From BBC scandal to Kim Dotcom saga, the Word of the Year is on the money.
Every 12 months, the Oxford University Press chooses a word that best reflects the mood of the year. Rarely can it have been so on the mark as in the selection of "omnishambles" as its 2012 Word of the Year.
Around the world, there has been ample opportunity to use the word, which was coined by writers of the satirical television show The Thick of It and is defined as "a situation that has been completely mismanaged, characterised by a string of blunders and miscalculations".
OUP might well have been thinking of Britain's gaffe-prone media and, more particularly, the BBC. The latter has stumbled from an appalling failure to report on widespread child sex abuse allegations against one of its biggest stars, Jimmy Savile, to mistaken claims by its marquee news programme that a politician sexually abused children. The word might also have been appropriately applied to the fallout from former CIA Director- General David Petraeus' extramarital affair with his biographer.
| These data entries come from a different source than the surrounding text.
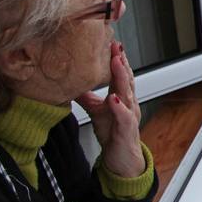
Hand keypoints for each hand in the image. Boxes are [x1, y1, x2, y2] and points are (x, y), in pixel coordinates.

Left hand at [76, 41, 145, 178]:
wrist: (122, 159)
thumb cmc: (113, 133)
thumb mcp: (96, 111)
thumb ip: (87, 96)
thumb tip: (71, 83)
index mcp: (121, 97)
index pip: (120, 74)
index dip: (116, 58)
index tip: (110, 42)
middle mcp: (128, 103)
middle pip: (126, 78)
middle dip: (121, 61)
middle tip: (115, 44)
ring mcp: (129, 115)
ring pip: (127, 92)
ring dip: (122, 77)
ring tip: (117, 62)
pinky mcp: (127, 130)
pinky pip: (124, 117)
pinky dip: (120, 107)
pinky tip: (113, 99)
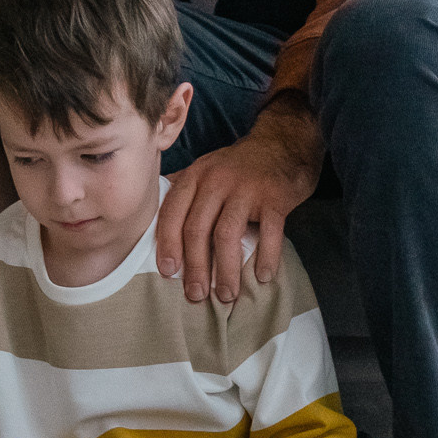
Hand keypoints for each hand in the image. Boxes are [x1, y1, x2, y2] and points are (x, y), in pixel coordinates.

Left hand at [154, 95, 321, 304]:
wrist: (284, 142)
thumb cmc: (240, 166)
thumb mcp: (206, 168)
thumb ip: (183, 190)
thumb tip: (153, 217)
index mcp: (196, 175)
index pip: (173, 213)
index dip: (167, 244)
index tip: (167, 272)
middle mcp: (217, 180)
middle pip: (197, 229)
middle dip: (194, 266)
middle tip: (195, 295)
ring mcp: (247, 188)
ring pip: (228, 235)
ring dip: (225, 270)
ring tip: (225, 295)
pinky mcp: (276, 197)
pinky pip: (268, 232)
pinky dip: (265, 257)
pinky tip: (262, 277)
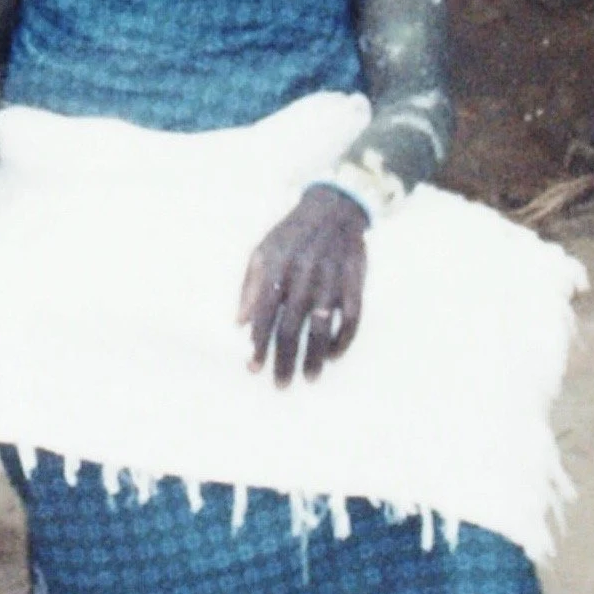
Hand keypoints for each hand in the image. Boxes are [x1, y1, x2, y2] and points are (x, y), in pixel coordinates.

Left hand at [239, 184, 367, 386]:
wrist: (332, 209)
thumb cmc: (291, 235)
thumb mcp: (262, 251)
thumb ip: (249, 287)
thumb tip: (238, 324)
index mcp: (276, 267)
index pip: (264, 314)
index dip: (258, 344)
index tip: (253, 368)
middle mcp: (303, 276)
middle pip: (291, 328)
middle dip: (284, 361)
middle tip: (280, 384)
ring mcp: (331, 280)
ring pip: (322, 329)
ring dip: (315, 358)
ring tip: (309, 378)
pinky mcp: (355, 283)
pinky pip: (351, 319)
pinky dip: (343, 341)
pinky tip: (333, 356)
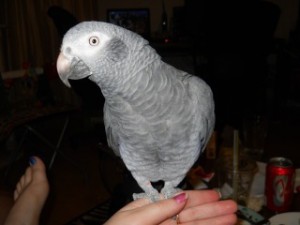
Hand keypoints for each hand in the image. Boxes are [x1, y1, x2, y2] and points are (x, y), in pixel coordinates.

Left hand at [104, 190, 236, 224]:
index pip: (179, 200)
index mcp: (152, 208)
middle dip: (211, 210)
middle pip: (191, 214)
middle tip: (232, 207)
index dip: (198, 197)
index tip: (215, 194)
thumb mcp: (133, 218)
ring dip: (213, 223)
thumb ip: (158, 208)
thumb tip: (181, 196)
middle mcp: (162, 220)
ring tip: (232, 218)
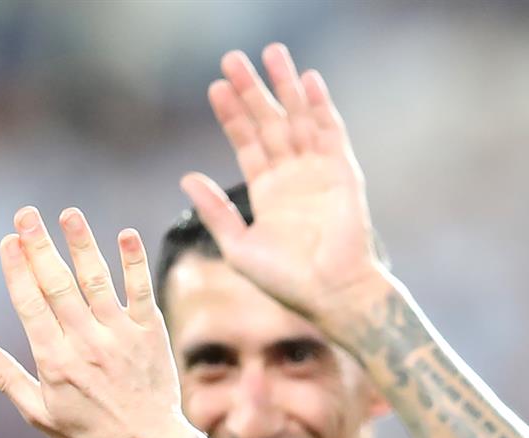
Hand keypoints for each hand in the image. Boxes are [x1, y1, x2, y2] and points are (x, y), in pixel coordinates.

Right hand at [0, 206, 198, 437]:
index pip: (30, 304)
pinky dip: (134, 261)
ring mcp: (120, 334)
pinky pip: (140, 289)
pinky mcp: (150, 332)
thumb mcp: (40, 415)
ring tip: (68, 215)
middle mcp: (86, 342)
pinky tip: (126, 234)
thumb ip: (8, 378)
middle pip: (57, 284)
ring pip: (96, 279)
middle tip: (26, 215)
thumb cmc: (89, 435)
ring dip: (81, 244)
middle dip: (39, 245)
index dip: (17, 269)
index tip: (7, 241)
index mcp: (55, 361)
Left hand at [179, 45, 391, 335]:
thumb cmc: (284, 281)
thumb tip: (186, 178)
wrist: (329, 294)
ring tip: (271, 52)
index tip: (216, 88)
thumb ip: (215, 212)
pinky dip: (319, 105)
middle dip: (252, 90)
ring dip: (285, 86)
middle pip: (269, 122)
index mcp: (267, 191)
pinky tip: (308, 80)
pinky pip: (330, 132)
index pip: (246, 142)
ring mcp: (318, 170)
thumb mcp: (237, 246)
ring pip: (298, 118)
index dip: (232, 115)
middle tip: (233, 58)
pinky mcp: (342, 172)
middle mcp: (292, 175)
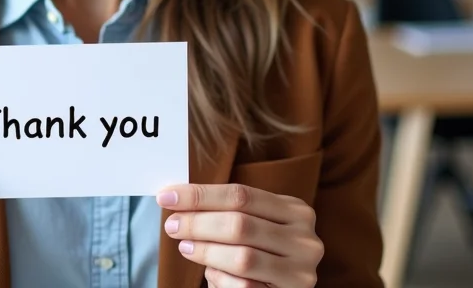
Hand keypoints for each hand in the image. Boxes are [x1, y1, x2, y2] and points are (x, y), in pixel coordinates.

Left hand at [157, 183, 322, 287]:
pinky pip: (245, 287)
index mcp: (295, 211)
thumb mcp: (255, 225)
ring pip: (243, 258)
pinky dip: (221, 278)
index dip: (201, 195)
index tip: (167, 196)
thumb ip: (227, 212)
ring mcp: (301, 272)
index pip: (241, 195)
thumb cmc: (262, 253)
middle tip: (172, 225)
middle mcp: (305, 240)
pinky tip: (211, 273)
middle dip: (198, 223)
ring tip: (186, 248)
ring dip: (206, 252)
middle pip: (240, 224)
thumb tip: (177, 198)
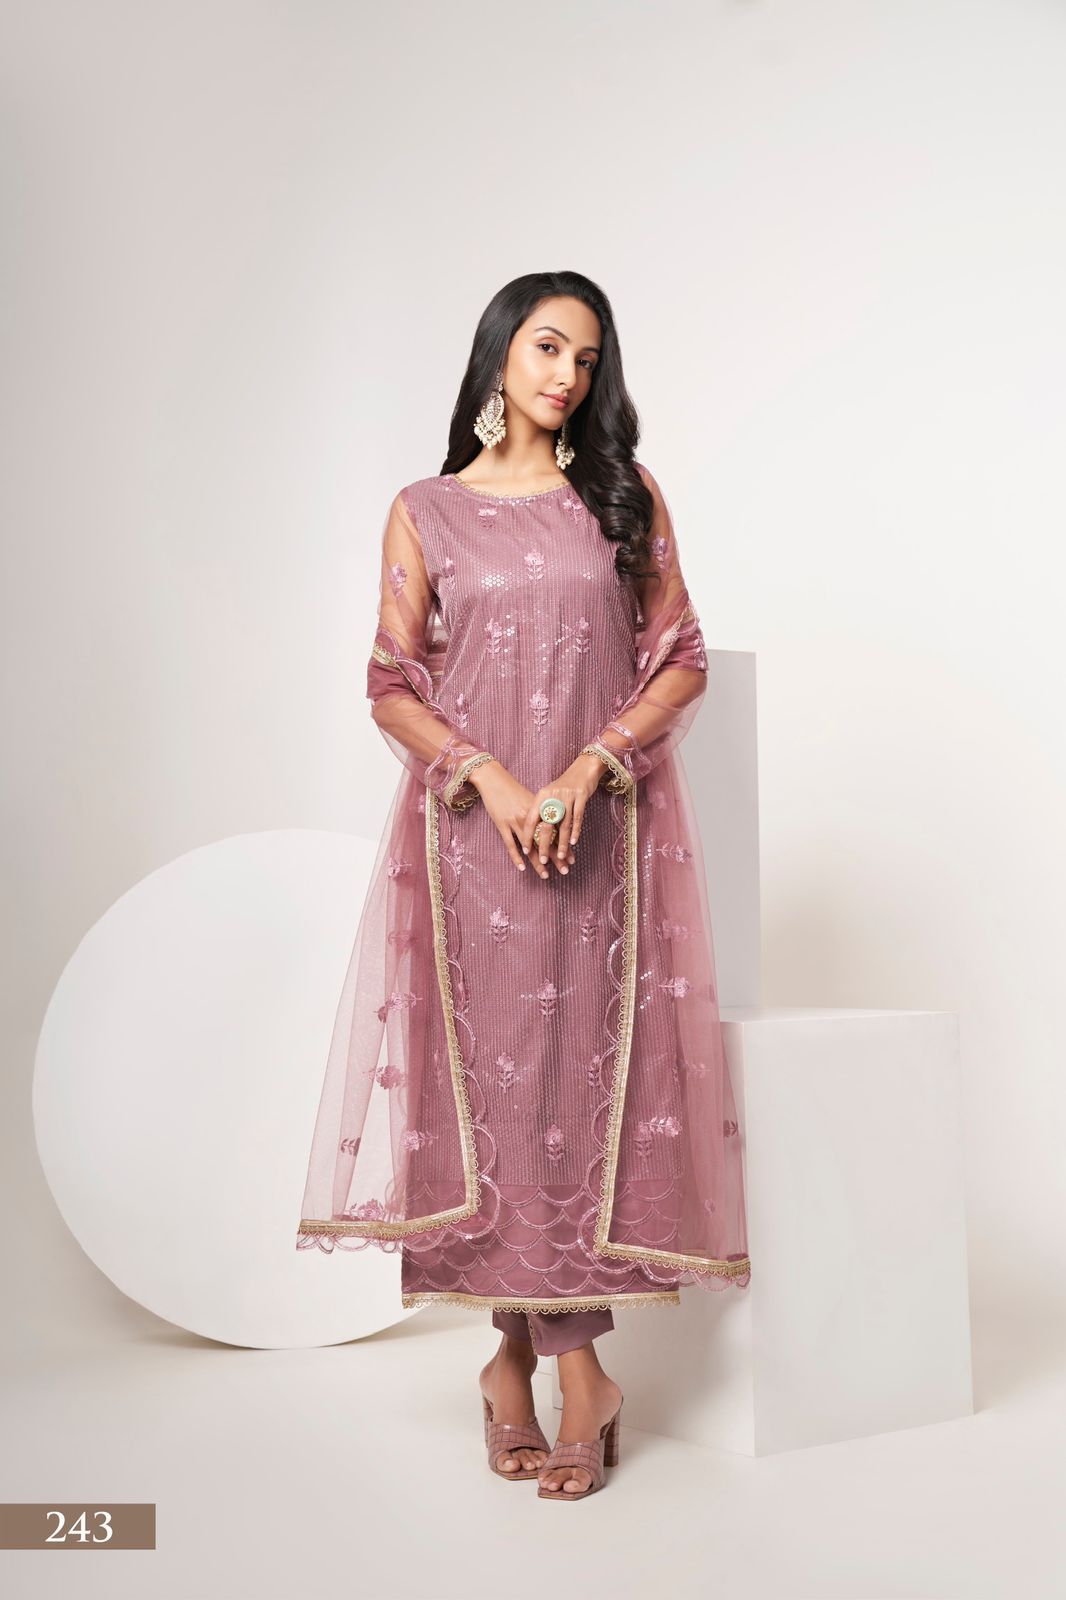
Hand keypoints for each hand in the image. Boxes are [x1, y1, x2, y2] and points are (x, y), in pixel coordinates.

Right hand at [467, 759, 567, 877]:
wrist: (494, 779)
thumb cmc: (512, 790)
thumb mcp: (530, 799)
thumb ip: (541, 813)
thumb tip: (551, 827)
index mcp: (539, 810)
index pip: (555, 832)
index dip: (563, 846)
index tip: (572, 858)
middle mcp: (529, 817)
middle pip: (545, 841)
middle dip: (556, 857)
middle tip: (566, 870)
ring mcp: (515, 821)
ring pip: (530, 846)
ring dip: (538, 862)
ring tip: (546, 875)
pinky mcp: (501, 824)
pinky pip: (510, 844)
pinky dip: (516, 857)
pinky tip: (522, 868)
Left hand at [518, 753, 606, 874]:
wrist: (583, 768)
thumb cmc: (565, 785)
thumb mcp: (550, 794)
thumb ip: (542, 810)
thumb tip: (535, 832)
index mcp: (541, 796)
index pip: (531, 820)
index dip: (528, 836)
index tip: (525, 851)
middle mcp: (553, 796)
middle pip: (546, 825)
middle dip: (544, 845)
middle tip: (542, 861)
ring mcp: (567, 796)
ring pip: (563, 825)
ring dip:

Yet New Zealand also merits more than passing mention in any references to omnishambles. How else to describe the saga of Kim Dotcom, in which no one involved has escaped some sort of dent to their reputation or wellbeing? Or the Government's plan to partly privatise state-owned power companies. Suddenly, the vexing issue of water rights was thrust into the limelight, and the Government's woes multiplied when Rio Tinto started talking of renegotiating the electricity supply to its Tiwai Pt smelter. All in all, an omnishambles indeed.